====== Extrait du document

Vous êtes ici
Voïvod : "Profiter de la vie à travers tout ça. C'est ça qui nous allume"
Le jeudi 24 janvier dernier, les légendaires musiciens de Voivod proposaient à leurs amateurs une soirée bien spéciale. Le Café Chaos était l'hôte du lancement de leur treizième album studio intitulé Target Earth. Pour l'occasion, nous avions la chance d'acheter l'album en primeur et nous pouvions également rencontrer les musiciens lors du déroulement de la soirée. Les quatre membres actuels étaient présents pour cet événement intime, Pelecanus n'allait évidemment pas passer à côté de cette opportunité d'entrevue. À la base, nous avions rendez-vous avec l'un des membres fondateurs du groupe, soit Denis Bélanger (chant) ou encore Michel Langevin (batterie). Pour une raison de logistique, nous nous sommes retrouvés avec le sympathique nouveau guitariste Dan Mongrain. Malgré le manque de préparation par rapport à cette situation, nous avons passé un bon moment à discuter du groupe. Voici le résumé de la rencontre entre deux admirateurs inconditionnels de Voivod.
Enchanté de vous rencontrer, je suis William et je représente le webzine Pelecanus.
Enchanté, moi c'est Dan.

============
====== Données enregistrées

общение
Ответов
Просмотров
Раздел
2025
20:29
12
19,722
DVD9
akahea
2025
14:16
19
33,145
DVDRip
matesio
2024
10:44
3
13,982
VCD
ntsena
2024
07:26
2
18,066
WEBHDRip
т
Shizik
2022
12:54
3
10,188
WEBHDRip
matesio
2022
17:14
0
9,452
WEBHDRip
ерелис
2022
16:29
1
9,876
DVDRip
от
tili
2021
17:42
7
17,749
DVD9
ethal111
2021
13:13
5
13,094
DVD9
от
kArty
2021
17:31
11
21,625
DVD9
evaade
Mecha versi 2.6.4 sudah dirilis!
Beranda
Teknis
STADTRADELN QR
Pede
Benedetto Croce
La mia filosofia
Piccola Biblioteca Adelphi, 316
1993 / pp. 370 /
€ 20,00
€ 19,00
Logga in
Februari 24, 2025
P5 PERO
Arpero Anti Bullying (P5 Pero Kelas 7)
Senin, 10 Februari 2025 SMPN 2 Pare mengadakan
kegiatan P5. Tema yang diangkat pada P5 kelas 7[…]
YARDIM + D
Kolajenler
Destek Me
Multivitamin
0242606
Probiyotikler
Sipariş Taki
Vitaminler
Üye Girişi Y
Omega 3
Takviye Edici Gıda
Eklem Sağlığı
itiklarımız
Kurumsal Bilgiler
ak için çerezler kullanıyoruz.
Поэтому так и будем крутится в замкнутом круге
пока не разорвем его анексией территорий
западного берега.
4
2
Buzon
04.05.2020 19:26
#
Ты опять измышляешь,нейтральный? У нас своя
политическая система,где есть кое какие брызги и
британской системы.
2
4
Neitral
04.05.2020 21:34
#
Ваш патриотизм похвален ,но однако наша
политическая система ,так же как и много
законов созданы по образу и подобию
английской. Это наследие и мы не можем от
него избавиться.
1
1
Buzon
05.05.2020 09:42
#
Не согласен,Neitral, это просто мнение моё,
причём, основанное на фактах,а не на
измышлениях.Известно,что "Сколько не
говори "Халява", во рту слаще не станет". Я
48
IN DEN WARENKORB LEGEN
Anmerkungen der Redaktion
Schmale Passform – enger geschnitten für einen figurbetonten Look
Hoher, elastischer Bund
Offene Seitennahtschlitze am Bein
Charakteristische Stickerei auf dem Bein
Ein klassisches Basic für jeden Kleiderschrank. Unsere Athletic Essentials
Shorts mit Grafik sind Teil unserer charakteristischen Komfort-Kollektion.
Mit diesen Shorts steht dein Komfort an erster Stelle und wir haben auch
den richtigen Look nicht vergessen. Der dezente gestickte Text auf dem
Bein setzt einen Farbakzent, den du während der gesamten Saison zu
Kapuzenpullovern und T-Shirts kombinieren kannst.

============

Objectif visé ->
Répondez aux questions suivantes à partir du texte sur Voivod :
(a) Dans quel lieu a eu lieu le lancement du nouvel album ?
(b) Quel est le titre du treizième album studio du groupe ?
(c) De quel instrument joue Michel Langevin ?

Partie réponse ->
(a) Au Café Chaos.
(b) Target Earth.
(c) De la batterie.